Work task: From the first line of the material through the line containing "दैलोमा नै छ। फुटबल खेलाडीको लागि गणेश थापाको", restate everything word for word and nothing more.

▬▬▬▬▬▬

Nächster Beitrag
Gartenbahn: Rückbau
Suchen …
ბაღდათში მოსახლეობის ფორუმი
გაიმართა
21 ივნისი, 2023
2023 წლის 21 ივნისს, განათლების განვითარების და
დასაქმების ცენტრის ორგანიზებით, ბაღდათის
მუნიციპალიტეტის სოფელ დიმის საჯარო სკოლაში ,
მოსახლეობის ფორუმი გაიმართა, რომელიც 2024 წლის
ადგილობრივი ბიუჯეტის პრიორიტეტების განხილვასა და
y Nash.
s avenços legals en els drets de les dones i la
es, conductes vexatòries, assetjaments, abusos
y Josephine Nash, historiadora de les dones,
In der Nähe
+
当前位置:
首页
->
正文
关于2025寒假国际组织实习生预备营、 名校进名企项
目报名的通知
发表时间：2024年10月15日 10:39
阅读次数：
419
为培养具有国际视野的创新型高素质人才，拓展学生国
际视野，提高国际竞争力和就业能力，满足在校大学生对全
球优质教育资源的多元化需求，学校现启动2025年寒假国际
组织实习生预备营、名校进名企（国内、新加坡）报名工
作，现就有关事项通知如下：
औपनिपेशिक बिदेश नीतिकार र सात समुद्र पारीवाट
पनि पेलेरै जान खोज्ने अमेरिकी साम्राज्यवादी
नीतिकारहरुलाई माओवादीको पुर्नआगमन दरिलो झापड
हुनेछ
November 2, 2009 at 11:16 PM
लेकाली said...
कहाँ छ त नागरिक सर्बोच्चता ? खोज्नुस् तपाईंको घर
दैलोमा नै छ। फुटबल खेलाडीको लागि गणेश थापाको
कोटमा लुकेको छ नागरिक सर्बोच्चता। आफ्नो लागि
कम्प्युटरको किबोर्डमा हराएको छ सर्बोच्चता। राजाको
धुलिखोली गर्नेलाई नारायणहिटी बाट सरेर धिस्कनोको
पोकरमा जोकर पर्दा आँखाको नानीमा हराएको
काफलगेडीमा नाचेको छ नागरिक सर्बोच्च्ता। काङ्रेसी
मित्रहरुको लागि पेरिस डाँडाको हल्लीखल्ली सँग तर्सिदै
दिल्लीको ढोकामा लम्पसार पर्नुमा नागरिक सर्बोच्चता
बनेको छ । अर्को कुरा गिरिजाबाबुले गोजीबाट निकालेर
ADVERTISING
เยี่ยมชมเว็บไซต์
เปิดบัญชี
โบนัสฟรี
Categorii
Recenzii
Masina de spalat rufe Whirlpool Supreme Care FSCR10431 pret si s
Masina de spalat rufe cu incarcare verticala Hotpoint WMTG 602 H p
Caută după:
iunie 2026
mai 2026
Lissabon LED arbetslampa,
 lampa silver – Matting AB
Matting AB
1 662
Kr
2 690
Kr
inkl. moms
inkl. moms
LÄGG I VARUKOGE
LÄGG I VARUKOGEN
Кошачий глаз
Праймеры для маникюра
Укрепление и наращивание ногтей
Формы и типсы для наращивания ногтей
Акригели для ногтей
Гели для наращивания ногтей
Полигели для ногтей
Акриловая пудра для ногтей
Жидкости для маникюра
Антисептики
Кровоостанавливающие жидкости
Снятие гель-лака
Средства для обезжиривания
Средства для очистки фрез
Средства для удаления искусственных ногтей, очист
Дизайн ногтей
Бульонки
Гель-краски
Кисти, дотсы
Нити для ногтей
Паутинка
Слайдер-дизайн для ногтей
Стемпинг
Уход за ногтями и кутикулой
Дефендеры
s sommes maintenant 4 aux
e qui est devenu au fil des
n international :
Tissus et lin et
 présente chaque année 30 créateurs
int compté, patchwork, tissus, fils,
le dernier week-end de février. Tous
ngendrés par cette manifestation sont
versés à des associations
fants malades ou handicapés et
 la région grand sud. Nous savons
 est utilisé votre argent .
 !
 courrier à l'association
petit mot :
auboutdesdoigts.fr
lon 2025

▬▬▬▬▬▬

Answer section:
Nächster Beitrag
Gartenbahn: Rückbau
Suchen …
ბაღდათში მოსახლეობის ფორუმი
გაიმართა
21 ივნისი, 2023
2023 წლის 21 ივნისს, განათლების განვითარების და
დასაქმების ცენტრის ორგანიზებით, ბაღდათის
მუნიციპალიტეტის სოფელ დიმის საჯარო სკოლაში ,
მოსახლეობის ფორუმი გაიმართა, რომელიც 2024 წლის
ადგილობრივი ბიუჯეტის პრიორიტეტების განხილვასა და
y Nash.
s avenços legals en els drets de les dones i la
es, conductes vexatòries, assetjaments, abusos
y Josephine Nash, historiadora de les dones,
In der Nähe
+
当前位置:
首页
->
正文
关于2025寒假国际组织实习生预备营、 名校进名企项
目报名的通知
发表时间：2024年10月15日 10:39
阅读次数：
419
为培养具有国际视野的创新型高素质人才，拓展学生国
际视野，提高国际竞争力和就业能力，满足在校大学生对全
球优质教育资源的多元化需求，学校现启动2025年寒假国际
组织实习生预备营、名校进名企（国内、新加坡）报名工
作，现就有关事项通知如下：
औपनिपेशिक बिदेश नीतिकार र सात समुद्र पारीवाट
पनि पेलेरै जान खोज्ने अमेरिकी साम्राज्यवादी
नीतिकारहरुलाई माओवादीको पुर्नआगमन दरिलो झापड
हुनेछ
November 2, 2009 at 11:16 PM
लेकाली said...
कहाँ छ त नागरिक सर्बोच्चता ? खोज्नुस् तपाईंको घर
दैलोमा नै छ। फुटबल खेलाडीको लागि गणेश थापाको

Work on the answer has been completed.